Wear Your Narrative


Story Blog

Wearrative was started by Lisa and Chris Moore in Denver, Colorado in early 2017 after 25+ years in cancer diagnostics and regenerative medicine. It has been an incredible experience, and although our mission is to help others share the power of story, it didn't seem right not to share our story as well. We apologize ahead of time for the rambling, spelling errors and bad grammar. After all, it's sometimes the imperfections that make story great. Subscribe here to be notified of the latest and greatest from Wearrative.


Direction is more Important than Speed

Photo by  Matthew Henry  on  Unsplash

Photo by Matthew Henry on Unsplash

Let me tell you a story,

Almost 10 years ago I did the Ironman. At the time I decided to do the race, I had already been a great short-distance triathlete. I routinely placed in the top 3 in the local races. However, I had NEVER run a marathon, ridden my bike for 100 miles or swam more than a half mile. Fortunately for me, I had no idea how painful getting there would be. Fast forward through 6+ months of training, very early mornings, lots of weight loss, sobriety, caffeine-briety (the hardest) and not enough sleep and the race was only a few weeks away. I was ready for the bike and run, but living in Tucson I had not had the opportunity to swim that far in open water - which I was going to have to do in the race.

When I started asking veteran ironman athletes for guidance I heard lots of these types of stories: “watch out for the punching”, “don’t get kicked,” “practice putting your goggles back on in the water, because you will be hit in the face.” Well, that is a ton of fun to think about. Finally, I met someone with a greater tendency to pragmatism. He had not only been in ironman races but had also volunteered in the kayaks that follow the swimmers in case something goes wrong. He said, “you know, I see so many people burn so much energy trying to be fast rather than going straight. Worry more about your direction than your speed.” Yes, got it!

I was very lucky in that my race did not have thousands of participants like some of the Ironman races do now. At best, mine had 500 people. Race morning came - as did the nerves - but I kept to the edge of the pack and did just what my friend advised. I would spend more time making sure I was going straight by sighting the buoys every 2 strokes rather than every 4 or 5 strokes. You see, pulling your head out of the water to sight the buoys slows you down because of the drag your head creates in the water. Thus, I was going to be less efficient with my stroke but more accurate in direction. When all was said and done, I never got kicked, punched, or attacked by underwater mystery creatures. I actually finished in exactly the time frame I expected - no faster, no slower.

He was right… my direction was more important than my speed.

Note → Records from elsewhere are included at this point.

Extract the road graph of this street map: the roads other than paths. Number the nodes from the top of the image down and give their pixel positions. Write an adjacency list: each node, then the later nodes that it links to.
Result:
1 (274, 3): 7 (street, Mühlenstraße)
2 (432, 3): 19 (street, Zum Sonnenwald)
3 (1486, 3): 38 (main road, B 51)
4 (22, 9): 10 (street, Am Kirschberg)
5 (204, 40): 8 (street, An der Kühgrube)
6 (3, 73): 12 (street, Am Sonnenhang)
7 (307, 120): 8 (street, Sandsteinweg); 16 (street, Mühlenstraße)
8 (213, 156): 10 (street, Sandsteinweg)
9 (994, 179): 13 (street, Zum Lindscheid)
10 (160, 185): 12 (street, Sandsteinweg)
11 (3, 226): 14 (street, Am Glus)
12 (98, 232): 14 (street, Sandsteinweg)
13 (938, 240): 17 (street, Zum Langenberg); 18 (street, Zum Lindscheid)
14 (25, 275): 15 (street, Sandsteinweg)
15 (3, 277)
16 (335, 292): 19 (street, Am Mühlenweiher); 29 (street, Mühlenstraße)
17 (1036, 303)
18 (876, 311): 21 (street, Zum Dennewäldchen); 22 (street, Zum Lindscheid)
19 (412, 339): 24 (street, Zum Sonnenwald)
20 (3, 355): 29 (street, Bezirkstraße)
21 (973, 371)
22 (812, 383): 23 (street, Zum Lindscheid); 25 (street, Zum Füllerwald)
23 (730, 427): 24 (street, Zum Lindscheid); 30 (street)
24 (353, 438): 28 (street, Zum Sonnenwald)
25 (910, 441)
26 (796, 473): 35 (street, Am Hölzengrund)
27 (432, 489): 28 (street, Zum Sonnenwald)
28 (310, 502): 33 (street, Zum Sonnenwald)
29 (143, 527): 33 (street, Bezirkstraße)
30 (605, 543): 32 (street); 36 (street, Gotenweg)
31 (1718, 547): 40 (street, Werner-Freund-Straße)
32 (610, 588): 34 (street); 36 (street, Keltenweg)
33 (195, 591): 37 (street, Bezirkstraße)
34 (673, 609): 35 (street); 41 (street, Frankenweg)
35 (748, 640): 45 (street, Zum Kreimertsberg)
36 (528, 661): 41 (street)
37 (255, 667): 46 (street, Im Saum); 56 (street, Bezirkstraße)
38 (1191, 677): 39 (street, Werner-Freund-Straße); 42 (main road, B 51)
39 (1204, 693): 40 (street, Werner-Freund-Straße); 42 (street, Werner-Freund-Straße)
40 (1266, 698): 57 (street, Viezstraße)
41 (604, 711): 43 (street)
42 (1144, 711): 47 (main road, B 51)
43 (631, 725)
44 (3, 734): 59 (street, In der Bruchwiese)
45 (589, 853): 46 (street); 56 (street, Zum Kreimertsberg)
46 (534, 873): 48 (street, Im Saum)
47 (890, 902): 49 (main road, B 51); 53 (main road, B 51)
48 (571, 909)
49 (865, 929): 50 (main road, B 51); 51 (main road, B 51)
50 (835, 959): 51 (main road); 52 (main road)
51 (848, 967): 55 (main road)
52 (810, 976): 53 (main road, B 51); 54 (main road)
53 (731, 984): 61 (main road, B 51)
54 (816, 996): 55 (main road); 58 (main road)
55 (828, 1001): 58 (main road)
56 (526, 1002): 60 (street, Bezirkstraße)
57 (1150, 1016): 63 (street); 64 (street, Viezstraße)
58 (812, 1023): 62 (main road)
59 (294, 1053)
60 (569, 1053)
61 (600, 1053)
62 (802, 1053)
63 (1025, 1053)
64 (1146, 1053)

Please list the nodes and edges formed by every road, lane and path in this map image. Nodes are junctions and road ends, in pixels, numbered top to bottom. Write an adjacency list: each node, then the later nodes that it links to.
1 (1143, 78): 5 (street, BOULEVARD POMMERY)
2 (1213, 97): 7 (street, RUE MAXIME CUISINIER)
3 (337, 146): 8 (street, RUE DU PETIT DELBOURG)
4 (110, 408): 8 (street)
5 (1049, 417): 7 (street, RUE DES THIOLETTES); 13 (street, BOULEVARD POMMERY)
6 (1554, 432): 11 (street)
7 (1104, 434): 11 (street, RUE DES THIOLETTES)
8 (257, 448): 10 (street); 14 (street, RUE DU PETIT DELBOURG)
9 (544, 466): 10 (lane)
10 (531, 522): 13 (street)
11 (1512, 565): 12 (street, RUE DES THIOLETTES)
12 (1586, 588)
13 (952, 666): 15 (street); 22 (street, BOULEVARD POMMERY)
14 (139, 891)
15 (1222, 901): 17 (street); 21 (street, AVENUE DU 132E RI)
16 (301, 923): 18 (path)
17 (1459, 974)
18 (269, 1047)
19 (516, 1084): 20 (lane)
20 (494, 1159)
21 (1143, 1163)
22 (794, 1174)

I wish I could say I have been able to take that lesson and apply it to the rest of my life. The reality is that I am ALWAYS more concerned with speed. So much so, that my mental life-scoreboard has a countdown timer on it that resets with almost everything I do. Life tip: when you leave your job to start your own company you should take a rock and knock out that part of the scoreboard. Then beat it to a pulp when it falls to the ground just in case.

Starting this business is all about the direction and has so little to do with speed. Granted, I wish I had made my first Billion by now. In fact, I wish I would have made a global empire, sold it, then retired to the South of France by now. Yet, in the four months since we started that has not happened in the slightest (maybe next month?). Everyday I ask myself if we are doing something that will contribute more to the world than we are taking out of it. If so, our direction is true. If not, I need to reevaluate my agenda.

Even having that question as my North Star (BTW - did you know the North Star changes… crazy!) I still struggle with the timing of the actions we take and products we make. Even though I know that direction is more important than speed, I still worry about speed.

You know what my Dad always said, “The world looks a lot different when you are starving for oxygen.” Thankfully, he was right. I good bike ride/run/weights and I can re-center my mind back to direction and tackle the day.

Yesterday, I was freaking out almost all day about speed. This morning, after a great workout with my wife, I spent an hour with the boys in the hot tub. Direction is good.